■ **What you will do**:
With the images removed, repeat the data below exactly.

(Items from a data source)
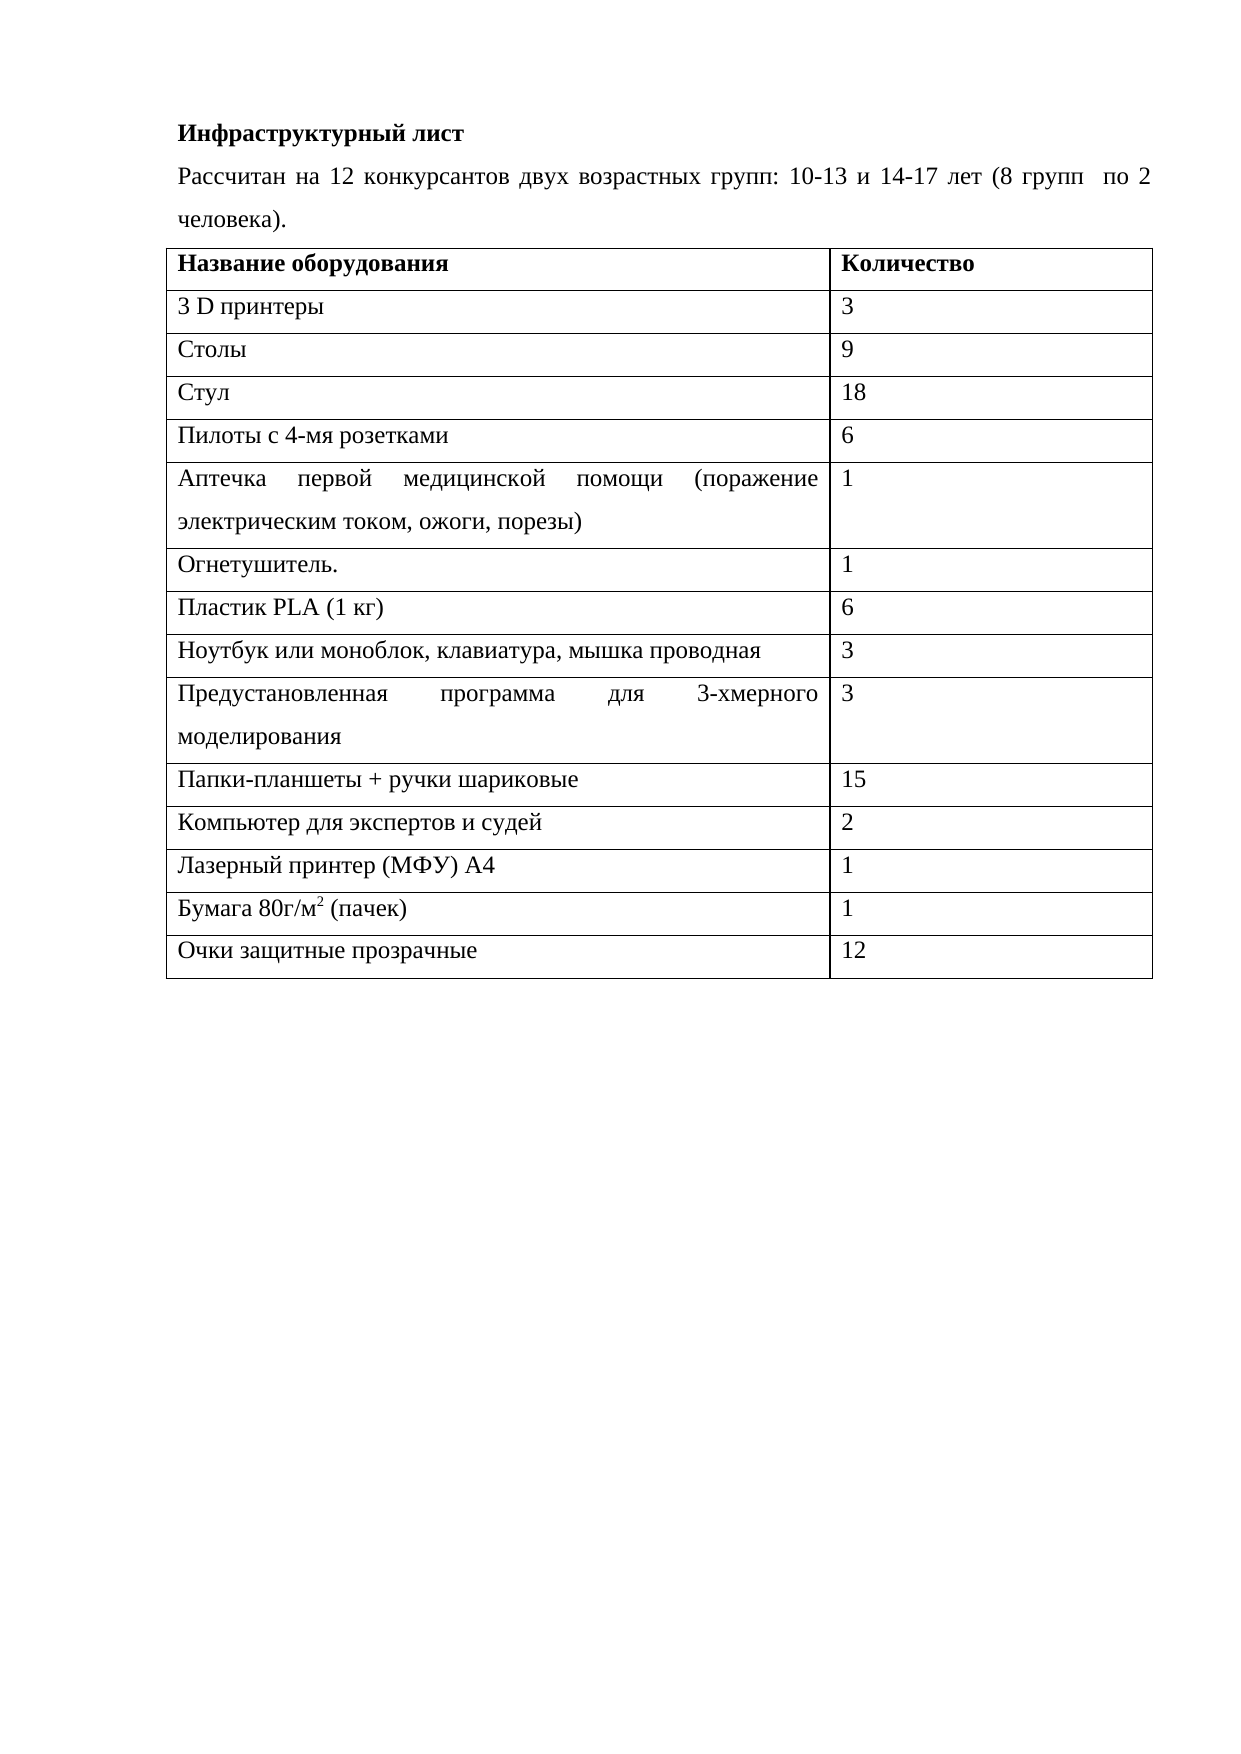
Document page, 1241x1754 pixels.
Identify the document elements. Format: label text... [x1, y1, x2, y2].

table_cell Компьютер для экспертов и судей [167, 807, 829, 849]
table_cell 1 [831, 463, 1152, 548]
table_cell 3 [831, 635, 1152, 677]
text Рассчитан на 12 конкурсантов двух возрастных групп: 10-13 и 14-17 лет (8 групп по 2 человека). [177, 161, 1152, 233]
table_cell 1 [831, 549, 1152, 591]
table_cell Пластик PLA () [167, 592, 829, 634]
table_cell 3 [831, 678, 1152, 763]
table_cell 1 [831, 893, 1152, 934]
table_cell Ноутбук или моноблок, клавиатура, мышка проводная [167, 635, 829, 677]
table_cell 12 [831, 936, 1152, 977]
table_cell Предустановленная программа для 3-хмерного моделирования [167, 678, 829, 763]
table_cell Столы [167, 334, 829, 376]
table_cell Огнетушитель. [167, 549, 829, 591]
table_cell Очки защитные прозрачные [167, 936, 829, 977]
table_cell 6 [831, 420, 1152, 462]
table_cell 1 [831, 850, 1152, 892]
table_cell 3 [831, 291, 1152, 333]
table_cell Стул [167, 377, 829, 419]
table_cell Бумага 80г/м2 (пачек) [167, 893, 829, 934]
table_header Название оборудования [167, 249, 829, 290]
text Инфраструктурный лист [177, 118, 1152, 147]
table_cell 18 [831, 377, 1152, 419]
table_cell Пилоты с 4-мя розетками [167, 420, 829, 462]
table_cell 6 [831, 592, 1152, 634]
table_header Количество [831, 249, 1152, 290]
table_cell 2 [831, 807, 1152, 849]
table_cell Папки-планшеты + ручки шариковые [167, 764, 829, 806]
table_cell 3 D принтеры [167, 291, 829, 333]
table_cell 9 [831, 334, 1152, 376]
table_cell Лазерный принтер (МФУ) А4 [167, 850, 829, 892]
table_cell 15 [831, 764, 1152, 806]
table_cell Аптечка первой медицинской помощи (поражение электрическим током, ожоги, порезы) [167, 463, 829, 548]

■ **Task output**:
Document page, 1241x1754 pixels.
Identify the document elements. Format: label text... [x1, y1, x2, y2].

table_cell Компьютер для экспертов и судей [167, 807, 829, 849]
table_cell 1 [831, 463, 1152, 548]
table_cell 3 [831, 635, 1152, 677]
text Рассчитан на 12 конкурсантов двух возрастных групп: 10-13 и 14-17 лет (8 групп по 2 человека). [177, 161, 1152, 233]
table_cell 1 [831, 549, 1152, 591]
table_cell Пластик PLA () [167, 592, 829, 634]
table_cell 3 [831, 678, 1152, 763]
table_cell 1 [831, 893, 1152, 934]
table_cell Ноутбук или моноблок, клавиатура, мышка проводная [167, 635, 829, 677]
table_cell 12 [831, 936, 1152, 977]
table_cell Предустановленная программа для 3-хмерного моделирования [167, 678, 829, 763]
table_cell Столы [167, 334, 829, 376]
table_cell Огнетушитель. [167, 549, 829, 591]
table_cell Очки защитные прозрачные [167, 936, 829, 977]
table_cell 6 [831, 420, 1152, 462]
table_cell 1 [831, 850, 1152, 892]
table_cell 3 [831, 291, 1152, 333]
table_cell Стул [167, 377, 829, 419]
table_cell Бумага 80г/м2 (пачек) [167, 893, 829, 934]
table_header Название оборудования [167, 249, 829, 290]
text Инфраструктурный лист [177, 118, 1152, 147]
table_cell 18 [831, 377, 1152, 419]
table_cell Пилоты с 4-мя розетками [167, 420, 829, 462]
table_cell 6 [831, 592, 1152, 634]
table_header Количество [831, 249, 1152, 290]
table_cell 2 [831, 807, 1152, 849]
table_cell Папки-планшеты + ручки шариковые [167, 764, 829, 806]
table_cell 3 D принтеры [167, 291, 829, 333]
table_cell 9 [831, 334, 1152, 376]
table_cell Лазерный принтер (МФУ) А4 [167, 850, 829, 892]
table_cell 15 [831, 764, 1152, 806]
table_cell Аптечка первой медицинской помощи (поражение электрическим током, ожоги, порезы) [167, 463, 829, 548]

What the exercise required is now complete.